For my 491 visa application, Form 1229 is marked as a "required document", and it is also mentioned that "failure to attach any document will cause delay in processing". Is it OK to just fill out the form, if there is a chance that it will speed up the processing?


----------



## MaryNie (3 mo ago)

We have the same problem. We need to attach it but both parents are applying for the visa. 
What did you end up doing @jaxxx123? Any advice?


----------



## fugitive_4u (Nov 7, 2016)

MaryNie said:


> We have the same problem. We need to attach it but both parents are applying for the visa.
> What did you end up doing @jaxxx123? Any advice?
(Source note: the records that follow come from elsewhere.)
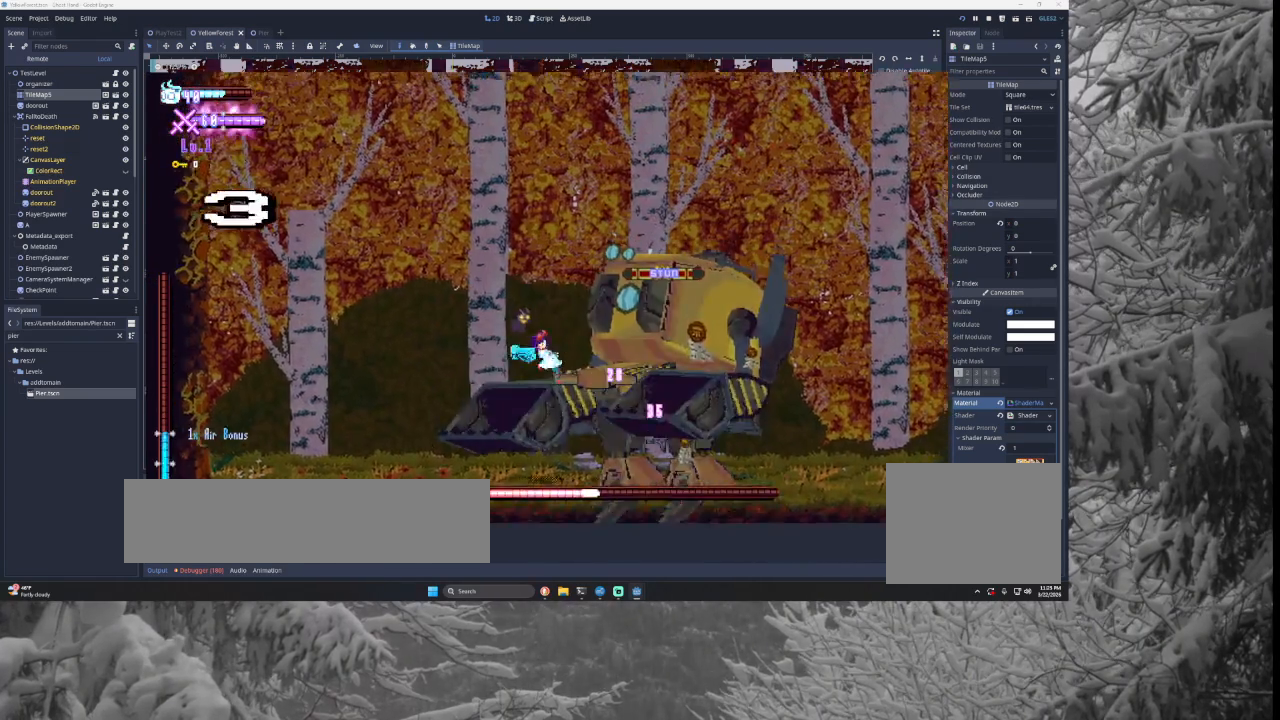
{"buttons": [], "left_stick": "center", "right_stick": "down", "events": [[267, "SQUARE", "up"], [267, "TRIANGLE", "up"], [267, "left_stick", "center"], [467, "right_stick", "down"]]}
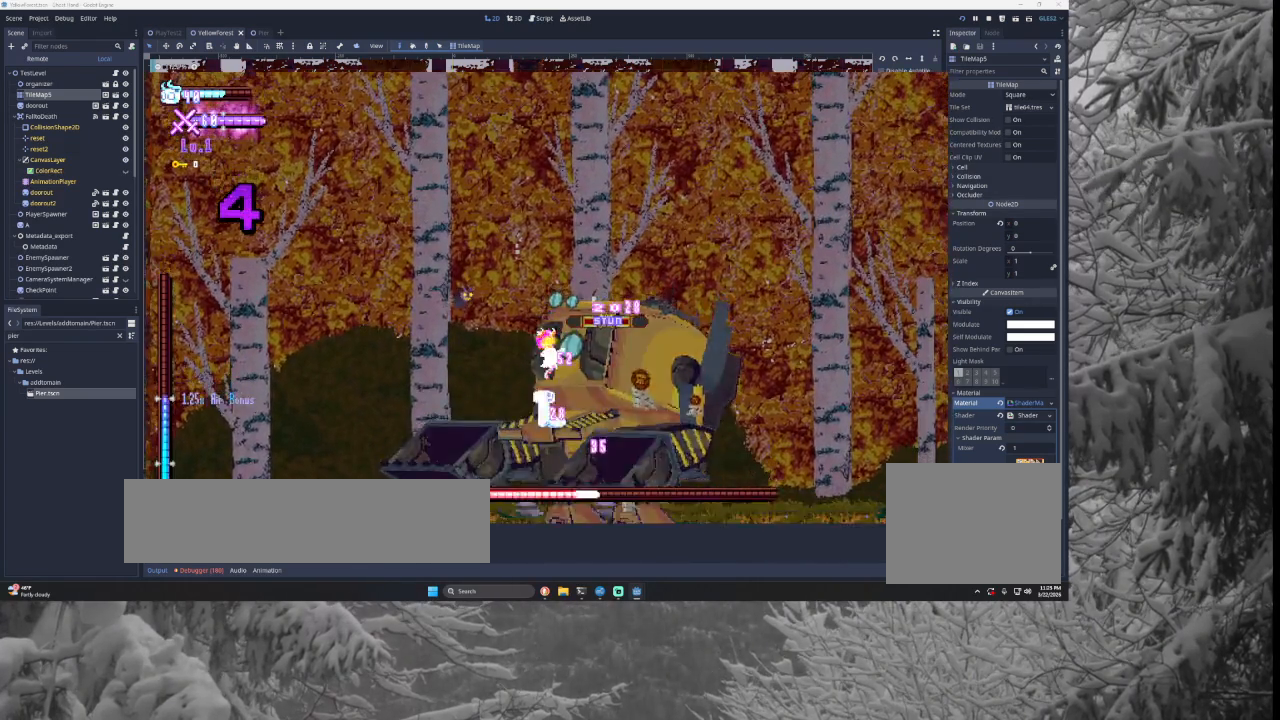
{"buttons": [], "left_stick": "center", "right_stick": "down", "events": [[33, "left_stick", "down"], [100, "right_stick", "center"], [133, "left_stick", "center"], [500, "right_stick", "down"]]}
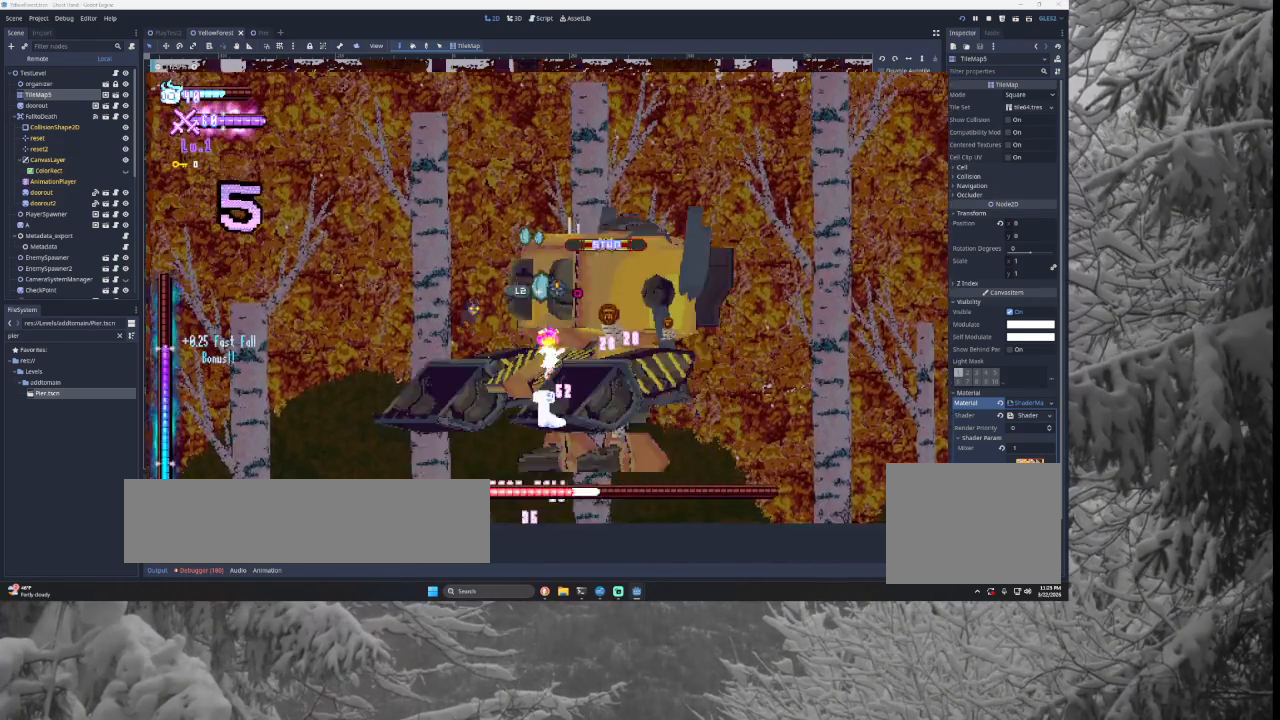
{"buttons": [], "left_stick": "center", "right_stick": "down", "events": [[67, "left_stick", "down"], [133, "right_stick", "center"], [167, "left_stick", "center"], [500, "right_stick", "down"]]}
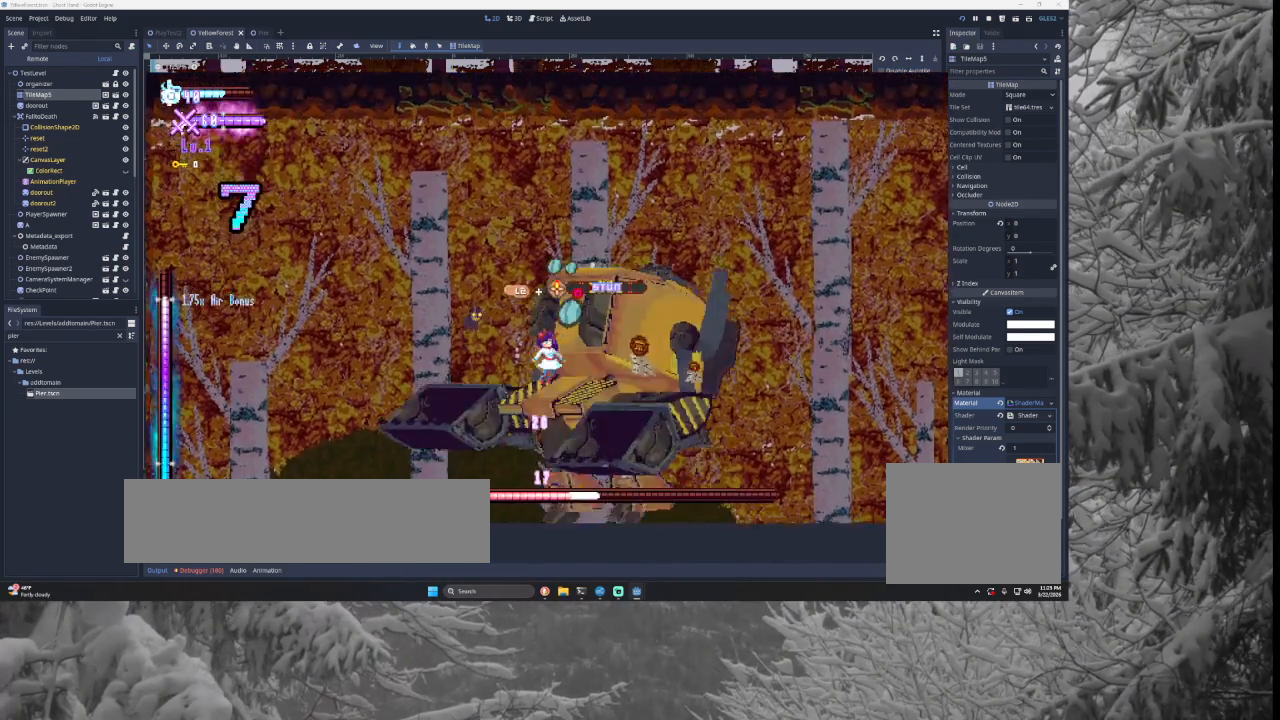
{"buttons": ["L2"], "left_stick": "right", "right_stick": "center", "events": [[67, "left_stick", "left"], [67, "right_stick", "center"], [367, "left_stick", "center"], [433, "left_stick", "right"], [467, "L2", "down"]]}
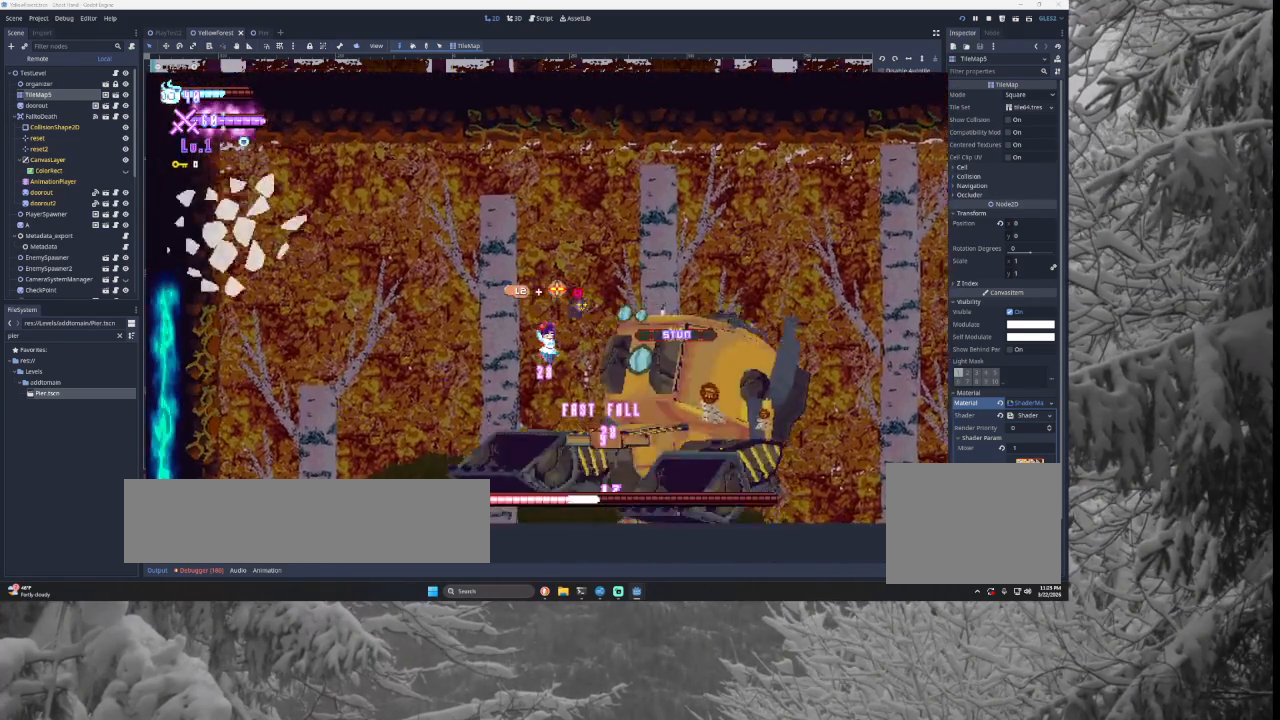
{"buttons": ["L2"], "left_stick": "right", "right_stick": "center", "events": [[67, "right_stick", "down"], [133, "right_stick", "center"]]}
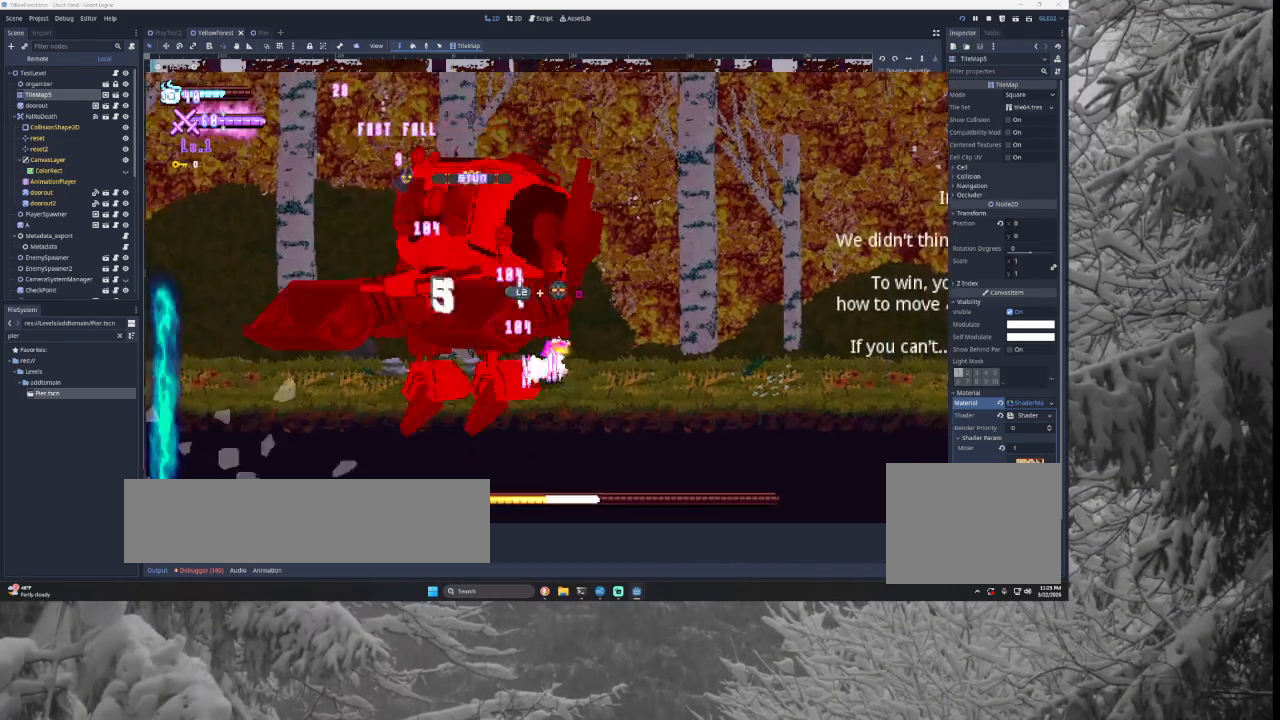
{"buttons": [], "left_stick": "right", "right_stick": "center", "events": [[167, "L2", "up"]]}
What is the big deal in filling up a form and attaching it? Shouldn't be a big issue and if the form asks for it, please do it.


----------



## VKaur (6 mo ago)

Hi everyone,
I have the same problem. Both the parents are travelling, and it is still asking for 1229. I'm going to fill and attach it anyways. However, can anyone please share how you upload it? By *filling it out and Signing it online or taking a print, signing it and then scanning and uploading*?


----------



## ਕਨਵ ਸ਼ਰਮਾ (2 mo ago)

There is no problem…it’s just a form.
Yeah… submitted the same….don’t need to take print out…u can if you want to…..I completed the form online and signed online as well…there are tools available 
Cheers


----------



## VKaur (6 mo ago)

Thank you so much for the prompt reply Mr. Kanav. I will do the same.


----------